Assigned task: Every entry is to be reproduced word for word, but the images are not.

[Stored data entries]
----------
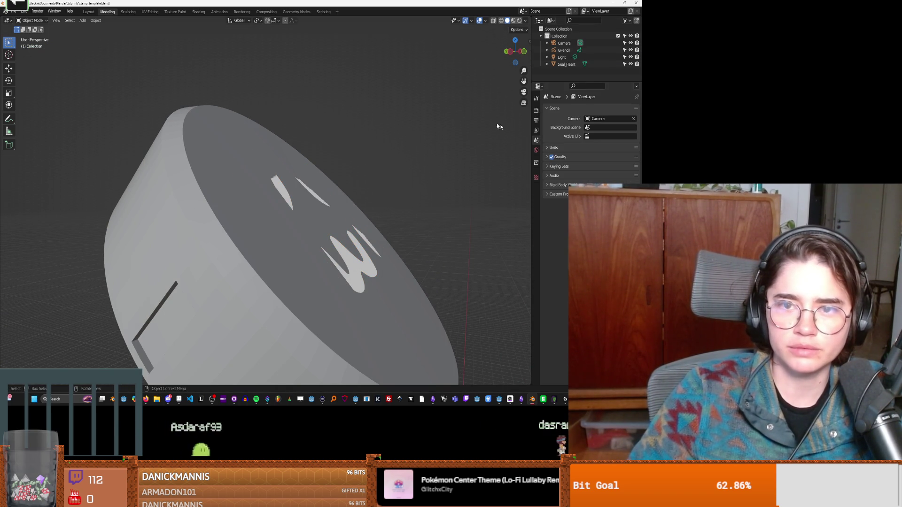
Convert the GPencil lettering into a Bezier Curve.
left_click(571, 50)
middle_click_drag(379, 80, 284, 142)
left_click(96, 20)
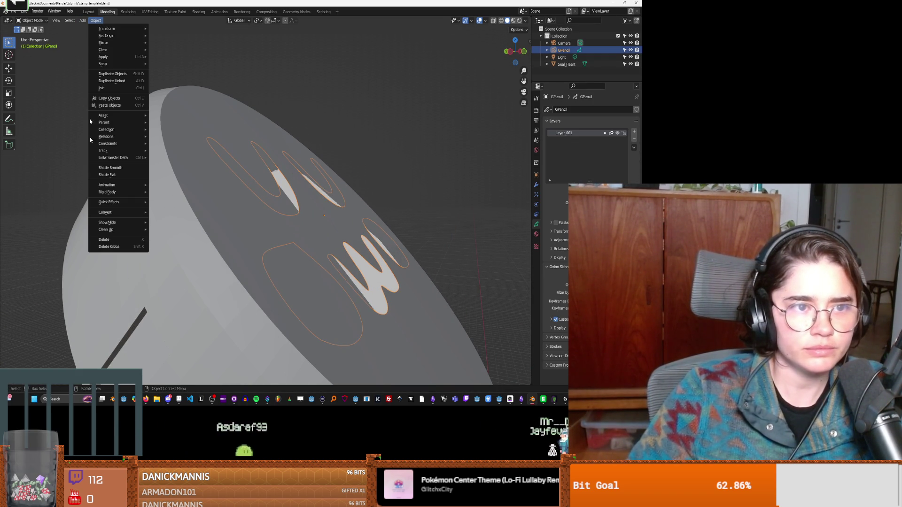
mouse_move(134, 213)
left_click(179, 223)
----------
Reply:
Convert the GPencil lettering into a Bezier Curve.
left_click(571, 50)
middle_click_drag(379, 80, 284, 142)
left_click(96, 20)
mouse_move(134, 213)
left_click(179, 223)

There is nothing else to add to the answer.